D'ores et déjà, la proposition de loi prévoit par exemple de supprimer le certificat médical prénuptial ou l'envoi simultané aux services de protection maternelle et infantile et aux caisse d'allocations familiales des examens postnataux (dès le vote de la loi, ces documents seront adressés uniquement aux PMI).
Un important chapitre de la loi concerne encore plus directement les collectivités (voir aussi notre article du 28 septembre ) : élargissement de la liste des actes non-soumis au contrôle de légalité, assouplissement du recours à l'emprunt des centres communaux d'action sociale, suppression de la consultation du conseil général pour la création ou la dissolution des syndicats de communes, modalités de suppléance au sein du Comité des finances locales, réduction du nombre des opérations funéraires réalisées obligatoirement sous la surveillance des autorités publiques, occupation ou utilisation à titre gratuit du domaine public communal au bénéfice des associations, possibilité donnée au conseil municipal de déléguer au maire l'acceptation des indemnités de sinistre, assouplissement des modalités de saisine des commissions consultatives des services publics locaux... Sans oublier plusieurs dispositions relatives aux marchés publics, qui entendent à la fois élargir le champ des délégations à l'exécutif local, simplifier le régime des avenants et préciser le champ des marchés soumis au contrôle de légalité.
Une partie de ces dispositions figuraient dans le rapport Lafon de mars dernier relatif à "la simplification de l'activité des collectivités territoriales".
Réparer certaines erreurs
Plusieurs amendements ont été adoptés en séance. L'un d'eux, relatif aux autorisations d'urbanisme, va en fait permettre de réparer une erreur : la récente réforme des permis de construire avait omis de donner au maire la possibilité de déléguer à un agent des services municipaux la faculté de signer les permis et les divers actes d'instruction tels que les notifications de listes des pièces manquantes.
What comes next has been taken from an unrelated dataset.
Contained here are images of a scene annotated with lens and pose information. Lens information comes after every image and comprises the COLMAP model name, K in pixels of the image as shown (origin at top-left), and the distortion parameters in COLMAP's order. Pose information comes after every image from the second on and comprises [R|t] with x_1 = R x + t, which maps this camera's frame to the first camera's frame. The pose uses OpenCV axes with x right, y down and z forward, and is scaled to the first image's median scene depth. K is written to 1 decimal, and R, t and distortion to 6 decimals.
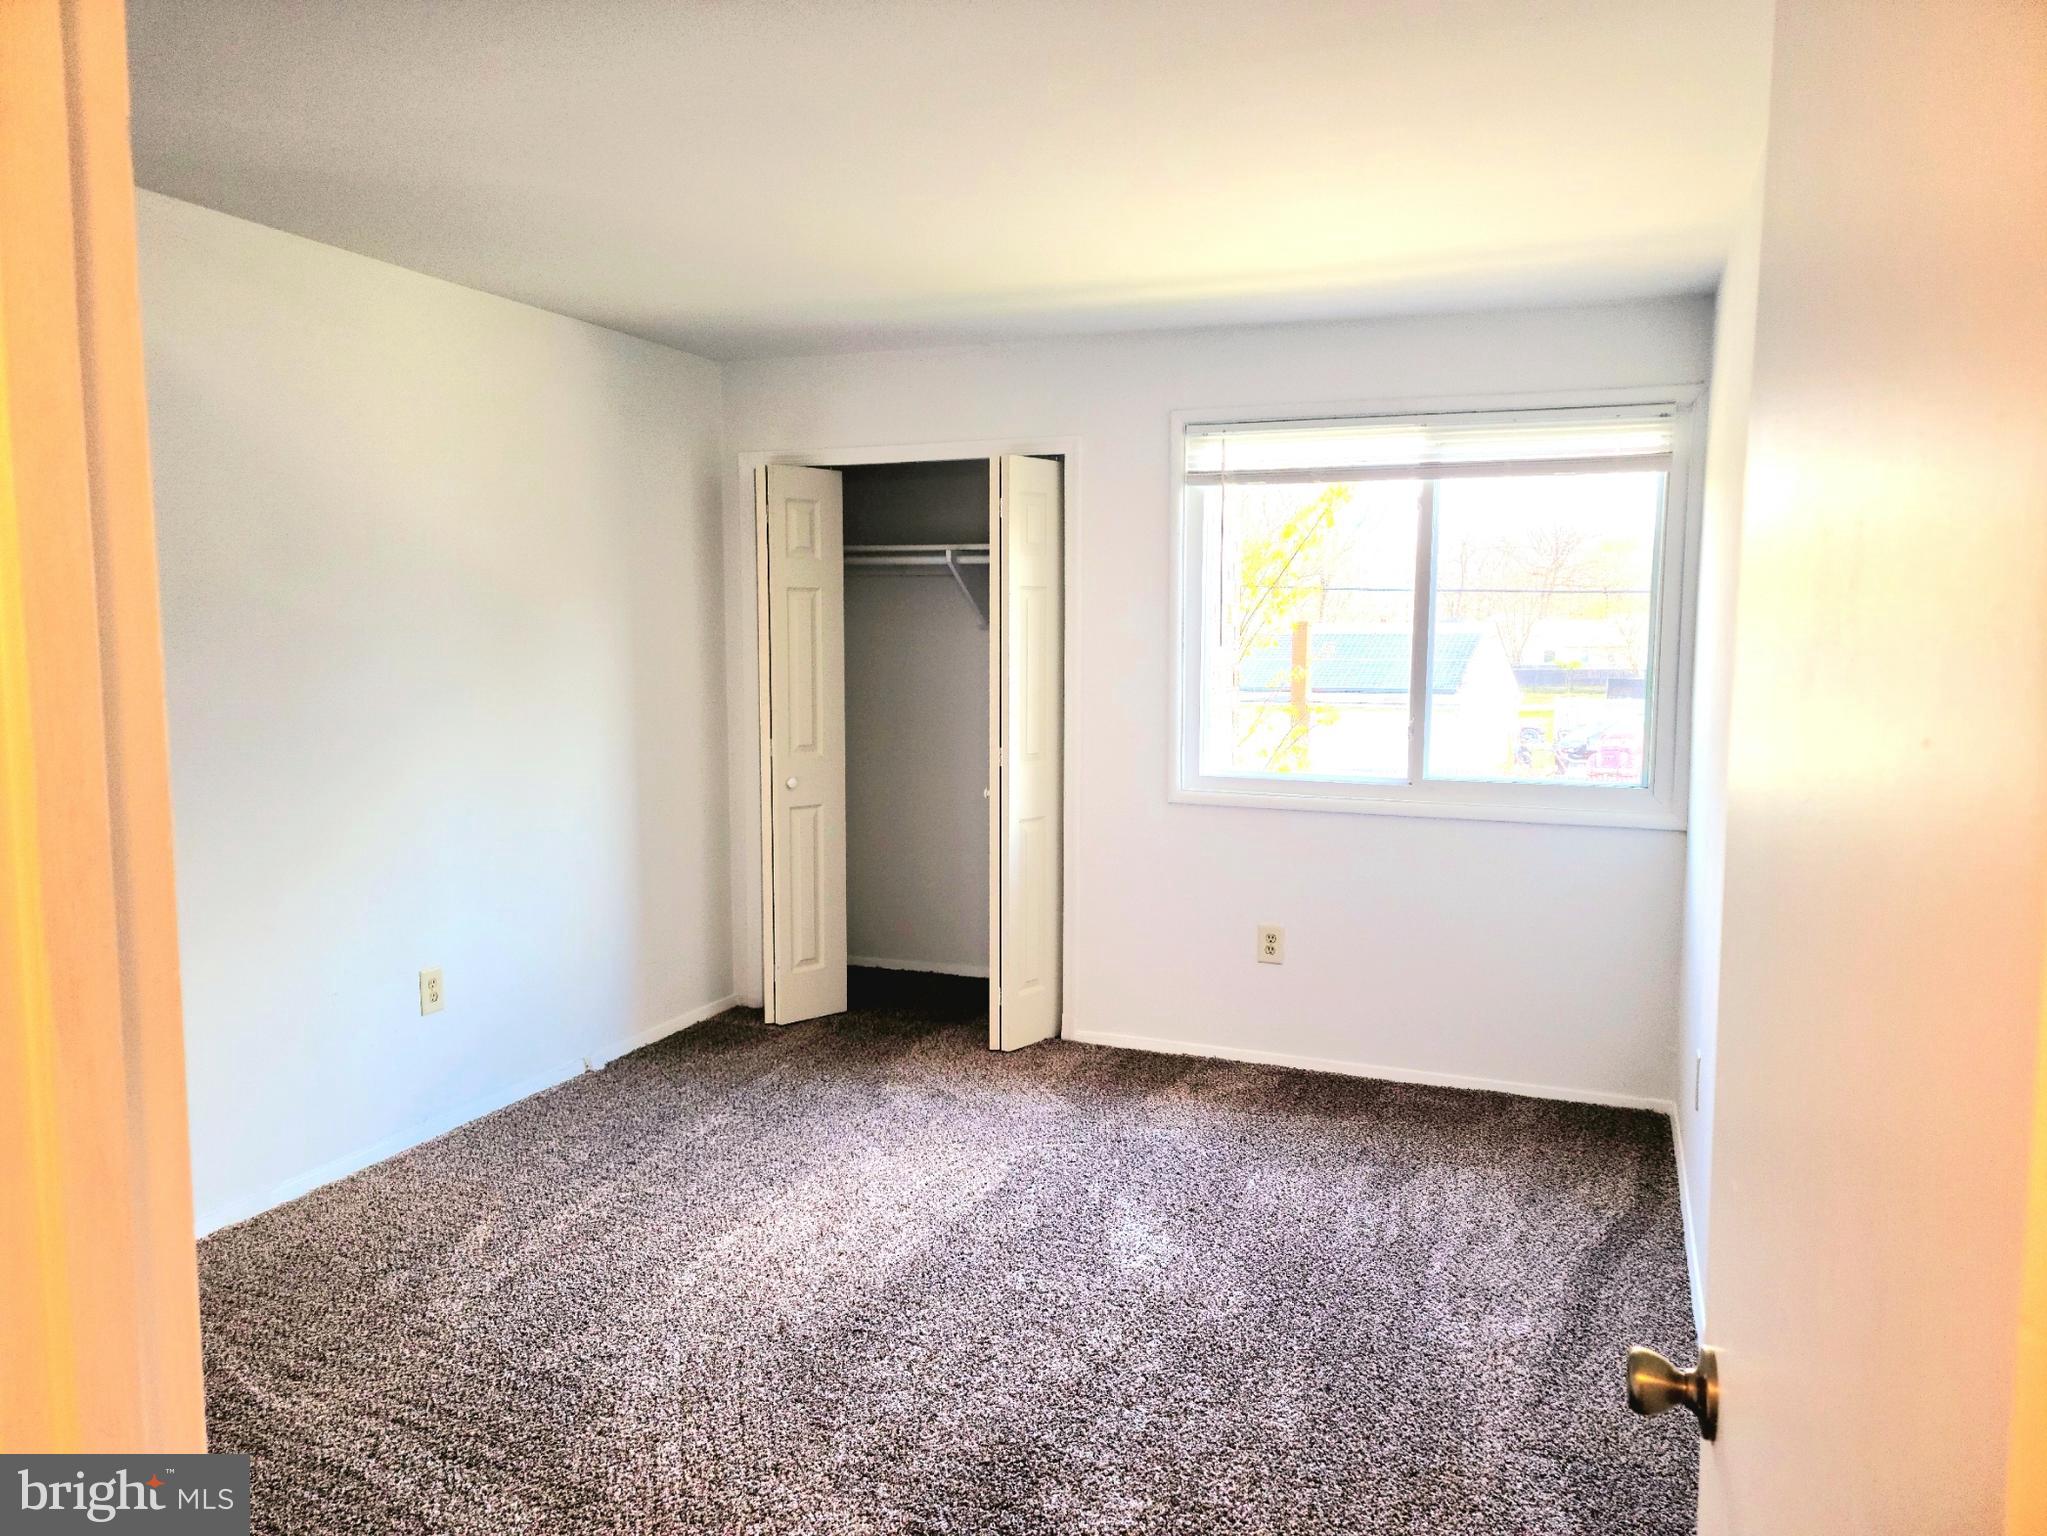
lens RADIAL K [[1631.8, 0, 1027.9], [0, 1631.8, 818.4], [0, 0, 1]] dist [0.074204, 0.000068]
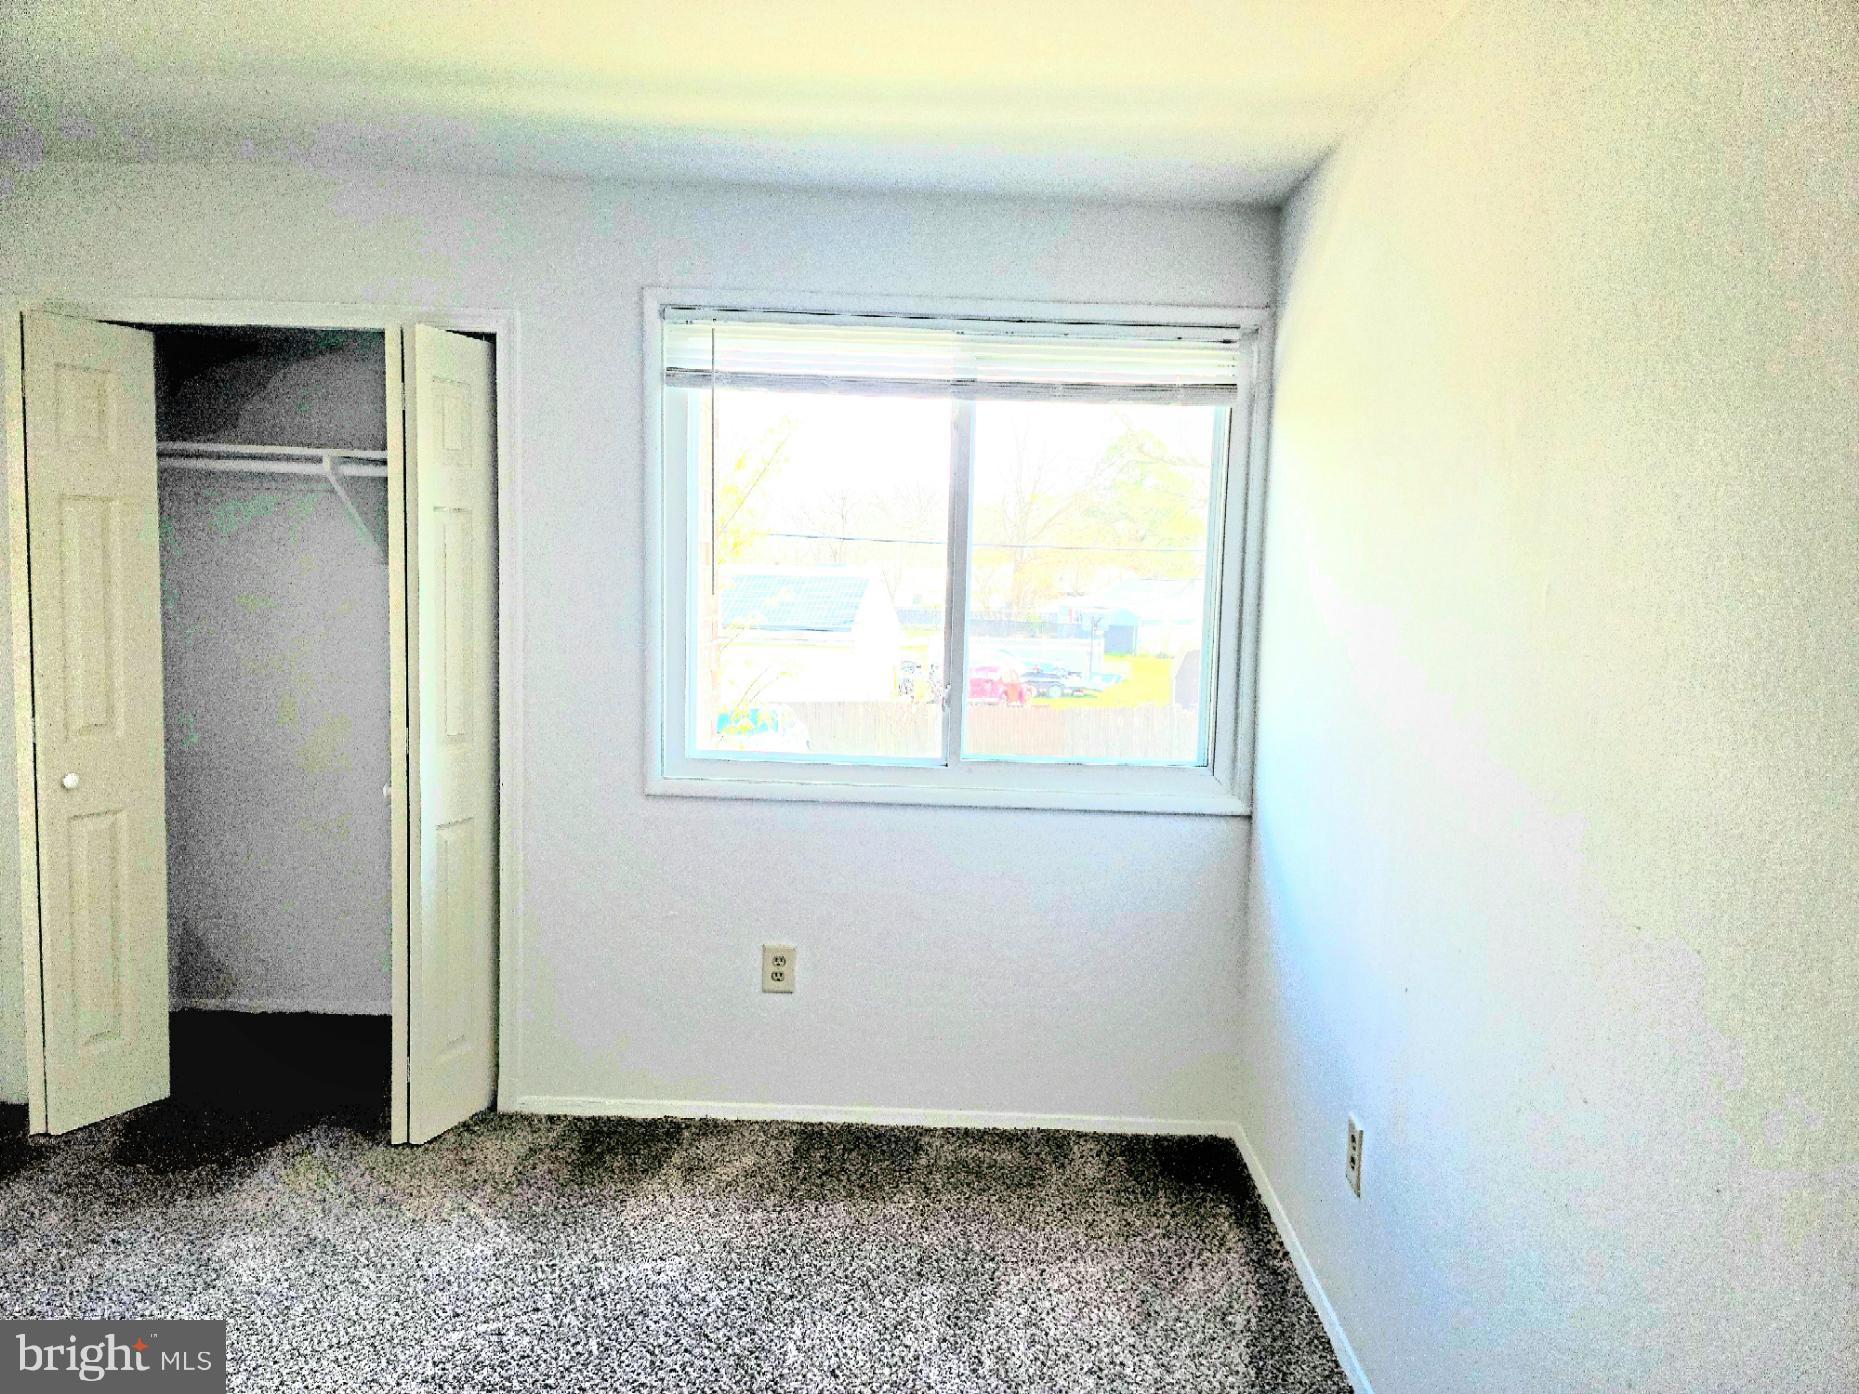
lens RADIAL K [[1438.5, 0, 986.3], [0, 1438.5, 704.3], [0, 0, 1]] dist [0.048128, -0.009742]
pose [[0.934106, -0.009679, 0.356866, -0.006077], [0.017603, 0.999665, -0.018963, -0.036551], [-0.356563, 0.023995, 0.933963, 0.306557]]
Un autre amendement vient pour sa part harmoniser les taux des vacations funéraires fixées par les maires : leur minimum et leur maximum seront désormais définis par décret.
Un autre, encore, entend remédier à l'erreur de codification qui empêchait théoriquement les EPCI de fonder légalement leurs interventions relatives à "la création ou au maintien d'un service nécessaire à la satisfaction des besoins de la population en milieu rural" (article L. 2251-3 du CGCT).
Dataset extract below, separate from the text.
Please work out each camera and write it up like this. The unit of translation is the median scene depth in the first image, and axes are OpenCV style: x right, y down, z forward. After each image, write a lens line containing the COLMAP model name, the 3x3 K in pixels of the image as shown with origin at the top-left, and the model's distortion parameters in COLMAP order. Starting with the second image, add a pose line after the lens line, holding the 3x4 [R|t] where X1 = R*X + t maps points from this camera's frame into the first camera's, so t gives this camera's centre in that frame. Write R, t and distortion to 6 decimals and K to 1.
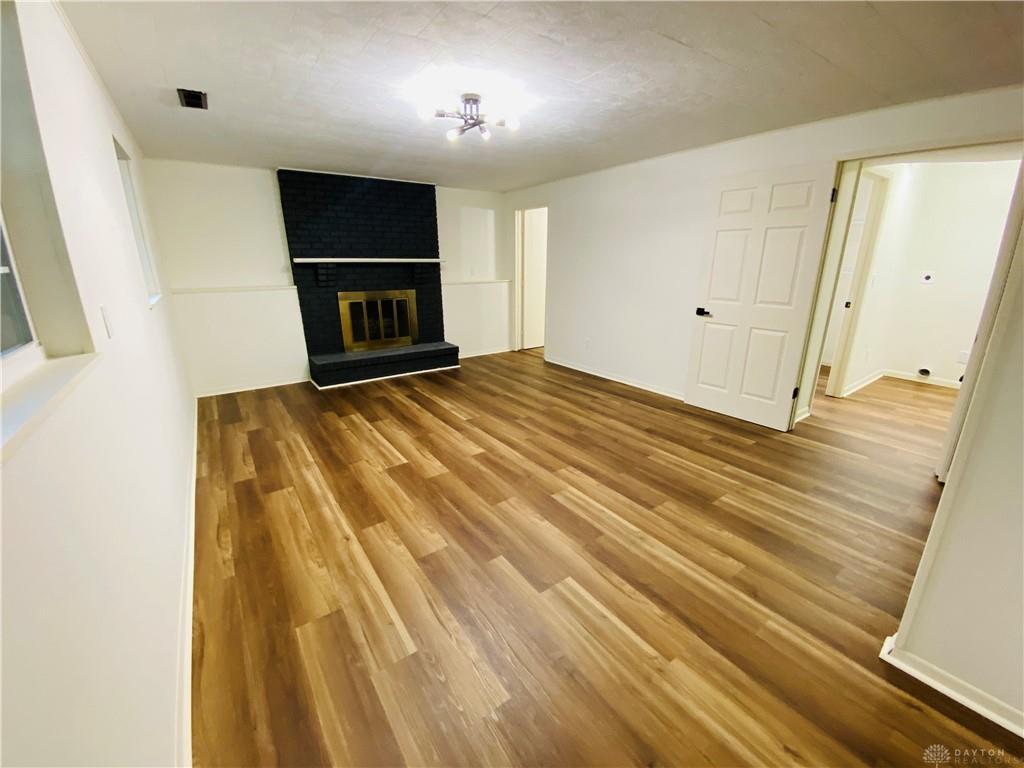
lens RADIAL K [[417.9, 0, 512.0], [0, 417.9, 384.0], [0, 0, 1]] dist [0.035201, -0.027103]
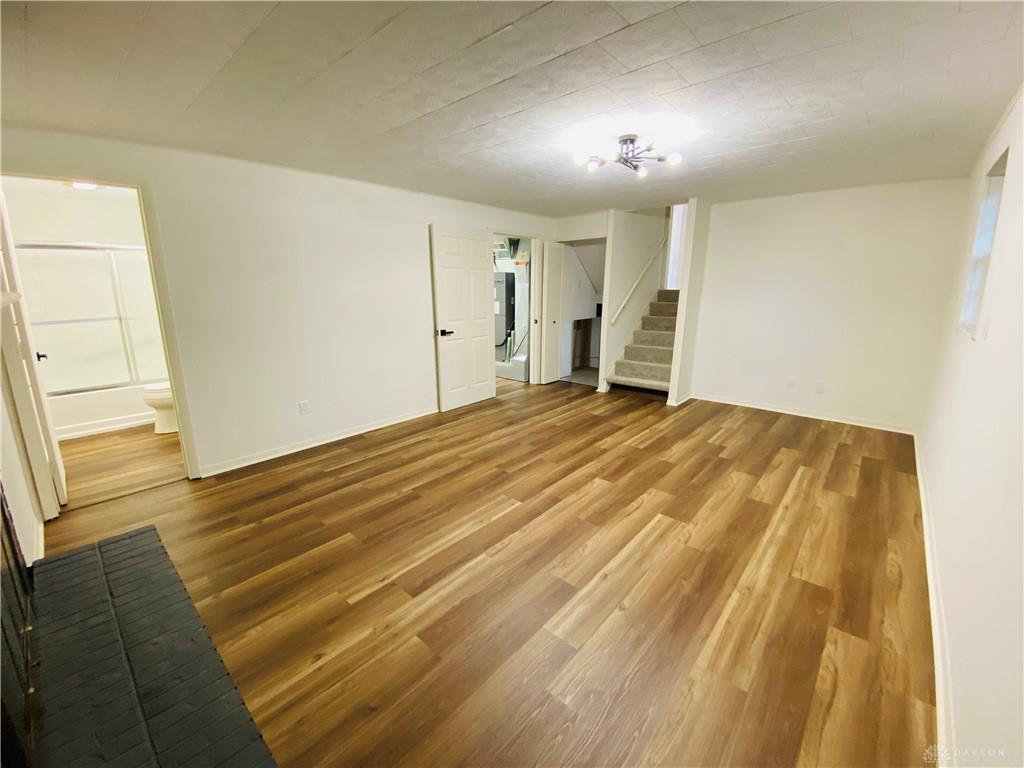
lens RADIAL K [[417.9, 0, 512.0], [0, 417.9, 384.0], [0, 0, 1]] dist [0.035201, -0.027103]
pose [[-0.230186, -0.219194, 0.948140, -0.958128], [0.286112, 0.915998, 0.281225, -0.399135], [-0.930137, 0.336008, -0.148136, 1.334721]]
S'agissant de l'utilisation à titre gratuit du domaine public communal - lorsque celle-ci n'a pas pour conséquence l'exercice d'une activité commerciale - (voir notre article du 2 octobre), les députés ont étendu la proposition initiale aux départements, régions et EPCI.
L'Assemblée a par ailleurs ajouté une disposition devant contribuer à "éviter la création de syndicats mixtes dont l'utilité n'est pas avérée" dans le cadre des schémas de cohérence territoriale (Scot).
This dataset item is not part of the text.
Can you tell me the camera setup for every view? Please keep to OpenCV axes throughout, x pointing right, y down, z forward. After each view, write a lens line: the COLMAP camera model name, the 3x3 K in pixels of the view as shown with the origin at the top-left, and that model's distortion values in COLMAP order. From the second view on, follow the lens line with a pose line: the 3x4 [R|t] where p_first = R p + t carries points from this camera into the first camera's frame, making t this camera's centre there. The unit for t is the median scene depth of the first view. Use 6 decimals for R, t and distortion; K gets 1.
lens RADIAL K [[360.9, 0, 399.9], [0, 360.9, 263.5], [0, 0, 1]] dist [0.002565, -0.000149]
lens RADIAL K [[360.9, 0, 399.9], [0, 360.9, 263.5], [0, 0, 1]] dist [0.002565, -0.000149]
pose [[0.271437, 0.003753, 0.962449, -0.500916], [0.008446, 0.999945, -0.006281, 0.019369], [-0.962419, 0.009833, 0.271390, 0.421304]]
Enfin, au sujet de l'article relatif au Comité des finances locales (CFL), qui prévoit d'harmoniser les règles de suppléance pour toutes les catégories de membres du CFL (chaque membre titulaire serait représenté, en cas d'empêchement, par un suppléant désigné dans les mêmes conditions que lui), le député du Nord Bernard Derosier avait souhaité profiter de l'occasion pour modifier quelque peu les règles du jeu : les représentants des administrations siégeant au CFL n'auraient plus disposé que d'une voix consultative, laissant aux seuls représentants des collectivités un pouvoir de décision. Mais la commission des lois avait d'emblée rejeté cette idée.
La proposition de loi doit maintenant être examinée par les sénateurs avant d'être soumise à une deuxième lecture.